3. The pathological whole-section image classification method based on multi-branch independent masking and Dirichlet evidence fusion according to claim 1, characterized in that, Step 3 includes: For each attention branch, the feature vectors of all image instances are weighted and summed using the corresponding masked attention weights. Specifically, the information of all image blocks in the entire pathological slice is weighted and aggregated to form a global slice-level feature representation with semantic expressive power.
4. The pathological whole-slice image classification method based on multi-branch independent masking and Dirichlet evidence fusion according to claim 1, characterized in that, Step 4 includes: Step 4.1: Use the predicted probabilities output by each branch as "evidence" and convert them into the parametric form of a Dirichlet distribution; Step 4.2: Introduce the concept of conflict factor from Dempster-Shafer evidence theory to quantify the predictive consistency among multiple branches; Step 4.3: Based on the magnitude of the conflict factor, the fusion module dynamically adjusts the weight of each branch in the final classification decision; if the predictions between branches are consistent, the output of the branch with higher confidence is emphasized; if the predictions between branches are inconsistent, the weighting of the uncertain part is increased.

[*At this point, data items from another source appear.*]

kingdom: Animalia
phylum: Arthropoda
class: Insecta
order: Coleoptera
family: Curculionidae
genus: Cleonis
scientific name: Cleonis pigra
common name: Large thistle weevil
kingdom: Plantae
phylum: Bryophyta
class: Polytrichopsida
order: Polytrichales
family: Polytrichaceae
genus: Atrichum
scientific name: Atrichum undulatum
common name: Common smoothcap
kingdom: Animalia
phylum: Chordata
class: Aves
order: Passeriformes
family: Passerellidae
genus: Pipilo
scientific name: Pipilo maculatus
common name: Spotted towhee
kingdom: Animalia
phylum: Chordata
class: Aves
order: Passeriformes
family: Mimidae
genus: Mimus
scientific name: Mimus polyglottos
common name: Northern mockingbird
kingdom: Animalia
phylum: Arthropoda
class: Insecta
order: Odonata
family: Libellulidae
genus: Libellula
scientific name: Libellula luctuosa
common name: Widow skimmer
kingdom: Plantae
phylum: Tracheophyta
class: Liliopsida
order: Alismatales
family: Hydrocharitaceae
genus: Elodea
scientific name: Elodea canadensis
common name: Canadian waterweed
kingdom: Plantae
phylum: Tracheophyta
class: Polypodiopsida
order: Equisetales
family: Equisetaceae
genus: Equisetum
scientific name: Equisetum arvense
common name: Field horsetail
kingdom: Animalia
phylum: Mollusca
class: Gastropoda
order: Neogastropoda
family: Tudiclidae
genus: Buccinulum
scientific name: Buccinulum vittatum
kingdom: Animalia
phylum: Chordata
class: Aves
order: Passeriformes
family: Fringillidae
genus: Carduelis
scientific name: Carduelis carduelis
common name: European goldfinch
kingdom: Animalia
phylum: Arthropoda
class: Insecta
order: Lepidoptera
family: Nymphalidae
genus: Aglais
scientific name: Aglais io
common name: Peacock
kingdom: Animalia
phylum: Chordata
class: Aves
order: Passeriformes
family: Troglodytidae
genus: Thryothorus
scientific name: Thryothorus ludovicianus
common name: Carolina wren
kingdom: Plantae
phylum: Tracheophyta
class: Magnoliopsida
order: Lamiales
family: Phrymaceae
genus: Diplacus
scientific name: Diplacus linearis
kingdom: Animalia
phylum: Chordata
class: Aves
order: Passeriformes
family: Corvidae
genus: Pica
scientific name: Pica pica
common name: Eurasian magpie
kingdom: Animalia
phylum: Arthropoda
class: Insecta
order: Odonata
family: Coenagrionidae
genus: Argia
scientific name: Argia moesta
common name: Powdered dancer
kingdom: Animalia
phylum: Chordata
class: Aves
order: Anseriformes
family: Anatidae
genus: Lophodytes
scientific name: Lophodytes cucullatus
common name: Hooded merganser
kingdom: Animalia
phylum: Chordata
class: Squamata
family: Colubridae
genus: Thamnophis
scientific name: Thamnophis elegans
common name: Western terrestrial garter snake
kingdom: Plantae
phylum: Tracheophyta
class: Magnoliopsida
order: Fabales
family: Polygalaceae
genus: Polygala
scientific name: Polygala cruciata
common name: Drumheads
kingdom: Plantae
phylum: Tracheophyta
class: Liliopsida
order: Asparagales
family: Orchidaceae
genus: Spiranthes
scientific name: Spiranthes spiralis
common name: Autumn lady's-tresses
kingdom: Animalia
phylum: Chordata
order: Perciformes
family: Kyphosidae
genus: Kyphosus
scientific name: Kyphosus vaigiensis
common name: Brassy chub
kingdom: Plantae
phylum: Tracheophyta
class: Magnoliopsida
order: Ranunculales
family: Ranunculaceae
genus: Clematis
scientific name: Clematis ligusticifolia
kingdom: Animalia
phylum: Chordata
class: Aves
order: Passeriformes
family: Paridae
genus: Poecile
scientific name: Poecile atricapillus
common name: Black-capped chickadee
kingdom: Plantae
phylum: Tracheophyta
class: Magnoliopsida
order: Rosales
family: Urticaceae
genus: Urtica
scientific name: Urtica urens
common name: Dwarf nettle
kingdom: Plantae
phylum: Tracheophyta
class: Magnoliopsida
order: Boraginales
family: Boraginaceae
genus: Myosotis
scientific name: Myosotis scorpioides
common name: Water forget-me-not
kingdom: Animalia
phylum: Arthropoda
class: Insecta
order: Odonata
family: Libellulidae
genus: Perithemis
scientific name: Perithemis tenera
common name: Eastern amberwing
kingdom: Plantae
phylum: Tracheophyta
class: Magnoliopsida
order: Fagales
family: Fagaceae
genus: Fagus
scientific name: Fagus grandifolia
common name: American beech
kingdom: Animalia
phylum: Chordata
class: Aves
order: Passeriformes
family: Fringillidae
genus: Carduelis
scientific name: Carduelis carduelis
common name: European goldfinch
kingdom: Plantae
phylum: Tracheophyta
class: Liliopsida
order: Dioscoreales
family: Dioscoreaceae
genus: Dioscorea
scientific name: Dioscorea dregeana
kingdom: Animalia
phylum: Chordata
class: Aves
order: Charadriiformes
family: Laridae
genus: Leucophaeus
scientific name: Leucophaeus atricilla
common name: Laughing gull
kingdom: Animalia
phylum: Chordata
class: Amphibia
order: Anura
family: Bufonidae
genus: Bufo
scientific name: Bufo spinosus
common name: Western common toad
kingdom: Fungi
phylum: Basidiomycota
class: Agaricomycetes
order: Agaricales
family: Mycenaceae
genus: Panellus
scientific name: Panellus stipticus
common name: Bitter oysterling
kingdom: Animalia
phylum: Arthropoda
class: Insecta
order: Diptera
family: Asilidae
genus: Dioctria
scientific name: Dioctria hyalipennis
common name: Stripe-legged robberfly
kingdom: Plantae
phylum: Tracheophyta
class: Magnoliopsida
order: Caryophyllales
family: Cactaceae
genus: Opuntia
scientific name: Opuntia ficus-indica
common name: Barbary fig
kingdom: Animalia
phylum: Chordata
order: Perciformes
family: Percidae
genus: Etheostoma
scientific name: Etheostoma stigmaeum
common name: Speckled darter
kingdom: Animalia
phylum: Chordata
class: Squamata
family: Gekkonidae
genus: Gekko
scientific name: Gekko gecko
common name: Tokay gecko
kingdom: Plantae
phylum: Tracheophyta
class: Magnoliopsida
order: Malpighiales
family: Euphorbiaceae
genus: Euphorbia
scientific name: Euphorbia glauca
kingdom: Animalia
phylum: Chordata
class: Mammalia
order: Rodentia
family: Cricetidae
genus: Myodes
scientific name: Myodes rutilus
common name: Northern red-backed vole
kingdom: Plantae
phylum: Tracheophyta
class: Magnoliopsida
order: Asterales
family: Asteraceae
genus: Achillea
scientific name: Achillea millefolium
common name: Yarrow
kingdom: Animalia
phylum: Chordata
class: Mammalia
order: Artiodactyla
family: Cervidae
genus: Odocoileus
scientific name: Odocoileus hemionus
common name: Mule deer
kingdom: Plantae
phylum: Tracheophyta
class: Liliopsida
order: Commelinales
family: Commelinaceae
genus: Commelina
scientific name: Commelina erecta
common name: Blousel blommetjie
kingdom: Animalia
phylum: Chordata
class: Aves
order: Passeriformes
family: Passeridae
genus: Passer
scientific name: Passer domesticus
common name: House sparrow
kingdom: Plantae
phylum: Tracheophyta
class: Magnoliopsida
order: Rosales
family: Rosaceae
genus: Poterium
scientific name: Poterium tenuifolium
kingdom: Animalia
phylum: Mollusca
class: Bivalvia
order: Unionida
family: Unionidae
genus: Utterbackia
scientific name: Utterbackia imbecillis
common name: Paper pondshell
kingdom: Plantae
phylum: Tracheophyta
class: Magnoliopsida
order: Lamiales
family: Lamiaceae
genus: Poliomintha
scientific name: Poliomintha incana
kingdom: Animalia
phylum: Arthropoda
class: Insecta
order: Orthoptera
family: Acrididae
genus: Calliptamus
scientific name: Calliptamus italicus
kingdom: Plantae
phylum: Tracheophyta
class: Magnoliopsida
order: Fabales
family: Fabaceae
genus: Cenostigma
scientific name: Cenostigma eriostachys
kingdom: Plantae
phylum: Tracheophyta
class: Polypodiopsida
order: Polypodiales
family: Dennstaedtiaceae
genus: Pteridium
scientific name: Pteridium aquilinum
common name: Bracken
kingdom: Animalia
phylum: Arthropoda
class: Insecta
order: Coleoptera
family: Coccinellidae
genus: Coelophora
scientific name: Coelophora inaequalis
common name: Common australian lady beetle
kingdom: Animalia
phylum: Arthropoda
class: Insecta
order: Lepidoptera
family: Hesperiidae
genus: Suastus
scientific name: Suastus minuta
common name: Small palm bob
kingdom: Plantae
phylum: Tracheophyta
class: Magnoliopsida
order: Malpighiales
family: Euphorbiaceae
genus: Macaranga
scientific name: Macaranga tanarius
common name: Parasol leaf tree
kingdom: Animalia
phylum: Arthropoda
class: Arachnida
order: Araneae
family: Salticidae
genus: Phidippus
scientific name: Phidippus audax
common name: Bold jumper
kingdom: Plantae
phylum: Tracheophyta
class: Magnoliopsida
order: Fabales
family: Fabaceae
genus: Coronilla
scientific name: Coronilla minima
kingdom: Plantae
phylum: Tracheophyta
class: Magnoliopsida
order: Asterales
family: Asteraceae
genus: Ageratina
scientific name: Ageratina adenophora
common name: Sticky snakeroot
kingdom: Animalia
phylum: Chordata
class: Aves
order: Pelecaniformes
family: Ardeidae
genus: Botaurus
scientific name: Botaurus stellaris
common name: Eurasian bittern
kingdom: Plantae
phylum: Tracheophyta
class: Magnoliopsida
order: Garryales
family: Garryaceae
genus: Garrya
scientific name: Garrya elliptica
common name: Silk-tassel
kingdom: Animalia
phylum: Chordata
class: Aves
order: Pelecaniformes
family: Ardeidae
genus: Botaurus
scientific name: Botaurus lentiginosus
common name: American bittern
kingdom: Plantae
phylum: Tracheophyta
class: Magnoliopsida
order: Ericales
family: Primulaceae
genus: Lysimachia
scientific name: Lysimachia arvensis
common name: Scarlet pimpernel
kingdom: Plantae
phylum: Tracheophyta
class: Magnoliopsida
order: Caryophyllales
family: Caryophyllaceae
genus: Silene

Step 4.4 Finally, the fused Dirichlet distribution parameters are used to calculate the expected probability of the predicted class, thus obtaining the final slice-level classification result.
5. A pathological whole-slice image classification system based on multi-branch independent masking and Dirichlet evidence fusion, characterized in that, The system includes a module for performing the pathological whole-slice image classification method based on multi-branch independent masking and Dirichlet evidence fusion as described in any one of claims 1 to 4.
6. An electronic device comprising a memory, a processor, and a computer program stored in the memory and executable on the processor, characterized in that, When the processor executes the program, it implements the pathological whole-slice image classification method based on multi-branch independent mask and Dirichlet evidence fusion as described in any one of claims 1 to 4.
7. A non-transitory computer-readable storage medium having a computer program stored thereon, characterized in that, When the computer program is executed by the processor, it implements the pathological whole-slice image classification method based on multi-branch independent mask and Dirichlet evidence fusion as described in any one of claims 1 to 4.